Für 2026 gibt es nach wie vor eine Vielzahl von Gründen für einen Angriff der Bullen, und selbst der Ausbruch des Krieges im Nahen Osten hat diese Liste nicht verkleinert. Strukturell und im großen Bild haben sich die von Trump verfolgten politischen Leitlinien, die im vergangenen Jahr zu einer deutlichen Schwächung des Dollars geführt haben, nicht verändert. Derzeit sehe ich trotz der formal „hawkishen“ Haltung des FOMC keine bedeutenden Faktoren, die die US-Währung stützen.
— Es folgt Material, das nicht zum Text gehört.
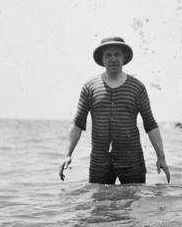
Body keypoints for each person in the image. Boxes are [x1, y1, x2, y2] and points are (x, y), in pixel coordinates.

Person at [59, 37, 170, 184]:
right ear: (102, 59)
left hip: (132, 162)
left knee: (134, 205)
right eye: (108, 55)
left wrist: (161, 157)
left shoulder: (137, 87)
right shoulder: (90, 87)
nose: (113, 59)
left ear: (124, 58)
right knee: (100, 204)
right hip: (100, 163)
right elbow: (78, 124)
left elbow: (150, 124)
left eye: (117, 54)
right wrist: (67, 154)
Die Geopolitik, die in weiten Teilen der ersten Jahreshälfte 2026 die Nachfrage nach dem Dollar gefördert hat, tut dies mittlerweile nicht mehr. Der Konflikt im Nahen Osten ist zwar weiterhin ungelöst, doch weder von iranischer noch von US-amerikanischer Seite sind neue größere Kampfhandlungen zu verzeichnen.

Terminkalender für die Vereinigten Staaten und die Europäische Union:

Deutschland – Einkaufsmanagerindex Dienstleistungen (07:55 UTC).Europäische Union – Einkaufsmanagerindex Dienstleistungen (08:00 UTC).Vereinigte Staaten – Veränderung der Erstanträge auf Arbeitslosenhilfe (12:30 UTC).Vereinigte Staaten – ISM-Einkaufsmanagerindex Dienstleistungen (14:00 UTC).

Am 3. September umfasst der Wirtschaftskalender vier Ereignisse, von denen ich den ISM-Index hervorheben würde. Das fundamentale Umfeld könnte die Marktstimmung in der zweiten Hälfte des Donnerstags beeinflussen.

EUR/USD-Prognose und Handelsempfehlungen:

Meiner Ansicht nach befindet sich das Paar weiterhin in der Ausbildung eines Aufwärtstrends, der ein ganzes Jahr lang pausiert hat. Der fundamentale Hintergrund hat sich vor etwa sechs Monaten deutlich zugunsten der Bären verschoben, doch der Trend an sich kann weder als aufgehoben noch als abgeschlossen gelten. Langfristig würde ich das Paar als in einer Seitwärtsphase befindlich bezeichnen. Eine Handelsspanne negiert den übergeordneten Trend jedoch nicht. Insofern können die Bullen ihren Vormarsch durchaus nach zwei gezielten Liquiditätssweeps unter klar definierten Tiefs fortsetzen. Derzeit verfügen die bullischen Marktteilnehmer mit der Imbalance 20 über ein ausgezeichnetes Unterstützungsniveau, an dem sich ein neues Kaufsignal ausbilden kann. Als Aufwärtsziele für die Gemeinschaftswährung sehe ich die Marken 1,1797 und 1,1850.